The former head of the World Bank, now vice chairman of Global Infrastructure Partners, urged infrastructure investors to commit more capital to emerging markets. Joseph Mariathasan, who moderated a subsequent panel debate on the subject, reports

Over $40trn (€36trn) of investment in infrastructure is expected to be required in emerging markets between now and 2035, equivalent to $2.3trn per annum of spend, according to Jim Yong Kim.

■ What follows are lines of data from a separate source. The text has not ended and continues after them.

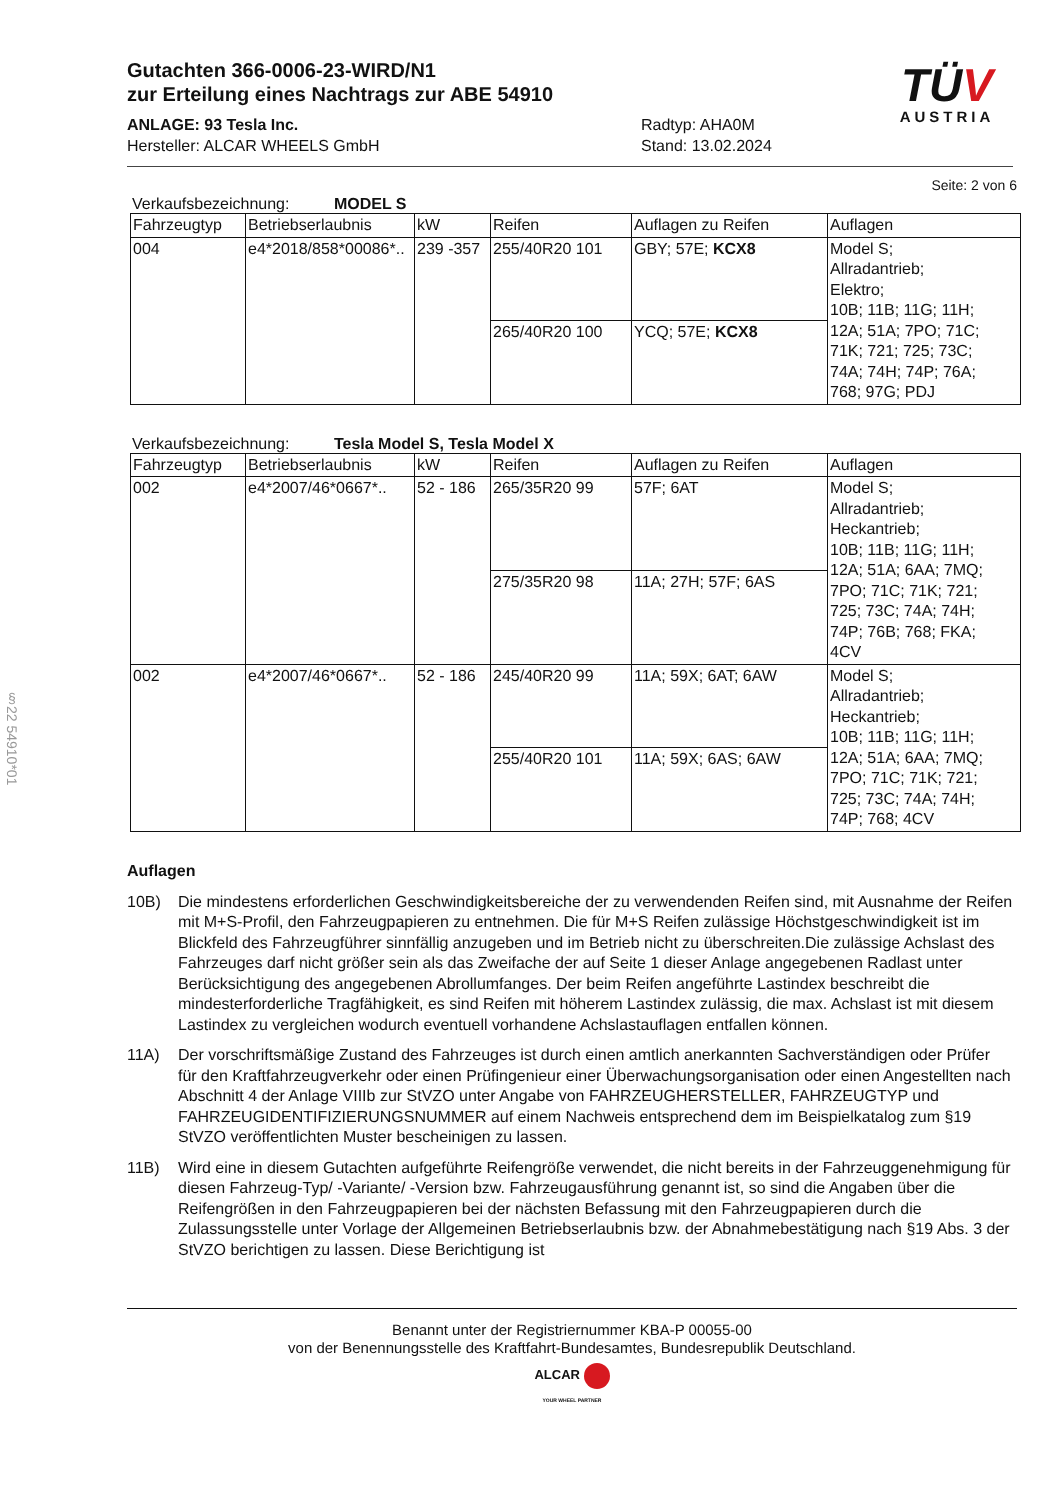§22 54910*01
Gutachten 366-0006-23-WIRD/N1
zur Erteilung eines Nachtrags zur ABE 54910
ANLAGE: 93 Tesla Inc.
Hersteller: ALCAR WHEELS GmbH
Radtyp: AHA0M
Stand: 13.02.2024
TÜV
AUSTRIA
Seite: 2 von 6
Verkaufsbezeichnung: MODEL S
| Fahrzeugtyp | Betriebserlaubnis | kW | Reifen | Auflagen zu Reifen | Auflagen |
| --- | --- | --- | --- | --- | --- |
| 004 | e4*2018/858*00086*.. | 239 -357 | 255/40R20 101 | GBY; 57E; KCX8 | Model S; Allradantrieb; Elektro; 10B; 11B; 11G; 11H; 12A; 51A; 7PO; 71C; 71K; 721; 725; 73C; 74A; 74H; 74P; 76A; 768; 97G; PDJ |
| | | | 265/40R20 100 | YCQ; 57E; KCX8 | |
Verkaufsbezeichnung: Tesla Model S, Tesla Model X
| Fahrzeugtyp | Betriebserlaubnis | kW | Reifen | Auflagen zu Reifen | Auflagen |
| --- | --- | --- | --- | --- | --- |
| 002 | e4*2007/46*0667*.. | 52 - 186 | 265/35R20 99 | 57F; 6AT | Model S; Allradantrieb; Heckantrieb; 10B; 11B; 11G; 11H; 12A; 51A; 6AA; 7MQ; 7PO; 71C; 71K; 721; 725; 73C; 74A; 74H; 74P; 76B; 768; FKA; 4CV |
| | | | 275/35R20 98 | 11A; 27H; 57F; 6AS | |
| 002 | e4*2007/46*0667*.. | 52 - 186 | 245/40R20 99 | 11A; 59X; 6AT; 6AW | Model S; Allradantrieb; Heckantrieb; 10B; 11B; 11G; 11H; 12A; 51A; 6AA; 7MQ; 7PO; 71C; 71K; 721; 725; 73C; 74A; 74H; 74P; 768; 4CV |
| | | | 255/40R20 101 | 11A; 59X; 6AS; 6AW | |
Auflagen
10B) Die mindestens erforderlichen Geschwindigkeitsbereiche der zu verwendenden Reifen sind, mit Ausnahme der Reifen mit M+S-Profil, den Fahrzeugpapieren zu entnehmen. Die für M+S Reifen zulässige Höchstgeschwindigkeit ist im Blickfeld des Fahrzeugführer sinnfällig anzugeben und im Betrieb nicht zu überschreiten.Die zulässige Achslast des Fahrzeuges darf nicht größer sein als das Zweifache der auf Seite 1 dieser Anlage angegebenen Radlast unter Berücksichtigung des angegebenen Abrollumfanges. Der beim Reifen angeführte Lastindex beschreibt die mindesterforderliche Tragfähigkeit, es sind Reifen mit höherem Lastindex zulässig, die max. Achslast ist mit diesem Lastindex zu vergleichen wodurch eventuell vorhandene Achslastauflagen entfallen können.
11A) Der vorschriftsmäßige Zustand des Fahrzeuges ist durch einen amtlich anerkannten Sachverständigen oder Prüfer für den Kraftfahrzeugverkehr oder einen Prüfingenieur einer Überwachungsorganisation oder einen Angestellten nach Abschnitt 4 der Anlage VIIIb zur StVZO unter Angabe von FAHRZEUGHERSTELLER, FAHRZEUGTYP und FAHRZEUGIDENTIFIZIERUNGSNUMMER auf einem Nachweis entsprechend dem im Beispielkatalog zum §19 StVZO veröffentlichten Muster bescheinigen zu lassen.
11B) Wird eine in diesem Gutachten aufgeführte Reifengröße verwendet, die nicht bereits in der Fahrzeuggenehmigung für diesen Fahrzeug-Typ/ -Variante/ -Version bzw. Fahrzeugausführung genannt ist, so sind die Angaben über die Reifengrößen in den Fahrzeugpapieren bei der nächsten Befassung mit den Fahrzeugpapieren durch die Zulassungsstelle unter Vorlage der Allgemeinen Betriebserlaubnis bzw. der Abnahmebestätigung nach §19 Abs. 3 der StVZO berichtigen zu lassen. Diese Berichtigung ist
Benannt unter der Registriernummer KBA-P 00055-00
von der Benennungsstelle des Kraftfahrt-Bundesamtes, Bundesrepublik Deutschland.
ALCAR
YOUR WHEEL PARTNER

The former president of the World Bank, who joined Global Infrastructure Partners as vice chairman this year, was speaking via a live video feed at the IPE Real Assets and Infrastructure Global Investor Conference in Brussels last week. Somewhat ironically, Kim was unable to speak in person due to a failure of transport infrastructure (his flight was cancelled), but digital infrastructure meant he could address the delegation of investors virtually.

Kim outlined the investment case for investment in emerging-markets infrastructure. Population and GDP growth combined with growing infrastructure demand, a need for operational expertise and a limited pool of domestic capital all point to significant investment opportunities.

Aviation is a case in point. Air travel in Asia-Pacific and Latin America is expected to account for 60% of global growth in air passenger journeys over the next 20 years. The two regions are also expected to account for 89% of global incremental power demand over the next 20 years.

It is not just aviation though. Demand for gas and liquefied natural gas (LNG) from emerging markets, for example, is expected to significantly increase over the next 20 years, surpassing developed markets.

These are all driving a boom in infrastructure investment opportunities across emerging markets, representing more than 60% of global demand.

Investing in infrastructure is the key to lifting countries and regions out of poverty. In 2018, Kim visited the third poorest province in China. “The airport was more efficient than many in the US,” he said. “They had power, transport and high-quality broadband internet access. Five years previously, 30% of the population was below the poverty threshold. This had dropped to 8%.”

What happened? The government set the objective of lowering the poverty rate and backed firms to establish infrastructure to do that. “Alibaba came in,” Kim said. “They created a tech village to help people to use the Alibaba platform. Secondly, they subsidised transport from the rural areas.”

The result was to give poor people access to the internet for their agricultural sales. The region became a major exporter of agricultural goods, such as gooseberries. “Lots of young people, as a result, are coming back to set up businesses, like exporting kiwi fruit across the globe,” said Kim. They were able to do this with the key infrastructure in place.

For a country to take part in e-commerce, Kim said, it needs three forms of infrastructure: broadband, energy access and transport. “In Rwanda and the Congo, 98% of infrastructure is paid for by the local governments. They don’t have room for investing more. Yet there is a need.”

Investing in areas such as toll roads in Senegal, a country with a low GDP per capita, could have been controversial. Some assumed it would worsen inequality and benefit only rich people who can afford to use them. In reality, entrepreneurs found it was good for business and they started using the toll roads for transport from the suburbs to the city centre. It benefitted everyone, reducing congestion on other roads.

As evidenced during a subsequent panel discussion on emerging-markets infrastructure, most institutional investors today have limited exposure today, particularly to infrastructure in sub-Saharan Africa.

As Tim Formuziewich, managing director of infrastructure at Investment Management Corporation of Ontario (IMCO), said, the “opportunity set shrinks” once you apply due-diligence filters of stable legal systems, certainty of property rights and political stability. IMCO, which was recently established to manage the investments of public institutions in Ontario, including the Ontario Pension Board, has yet to invest in sub-Saharan infrastructure.

But it is not only emerging markets that carry risks. As Formuziewich pointed out, the risk of nationalisation of assets has been far higher in developed markets than over the past couple of decades.

Moreover, said Kim, “in every country there is corruption, both in developed and in emerging markets”. He added: “Investors need to come in at the right level with the full knowledge of the government.”

The key to successful infrastructure investment in emerging markets is risk mitigation. This requires a combination of local knowledge, connectivity, policy insights, first-hand experience, project finance and export credit agencies, partial risk guarantees, development policy loans, and political risk insurance/credit enhancement.

For developed-market institutional investors, it makes sense politically and economically to set aside prejudices over emerging-market risks and invest more resources to identify investments that can help create stable, prosperous societies in emerging markets.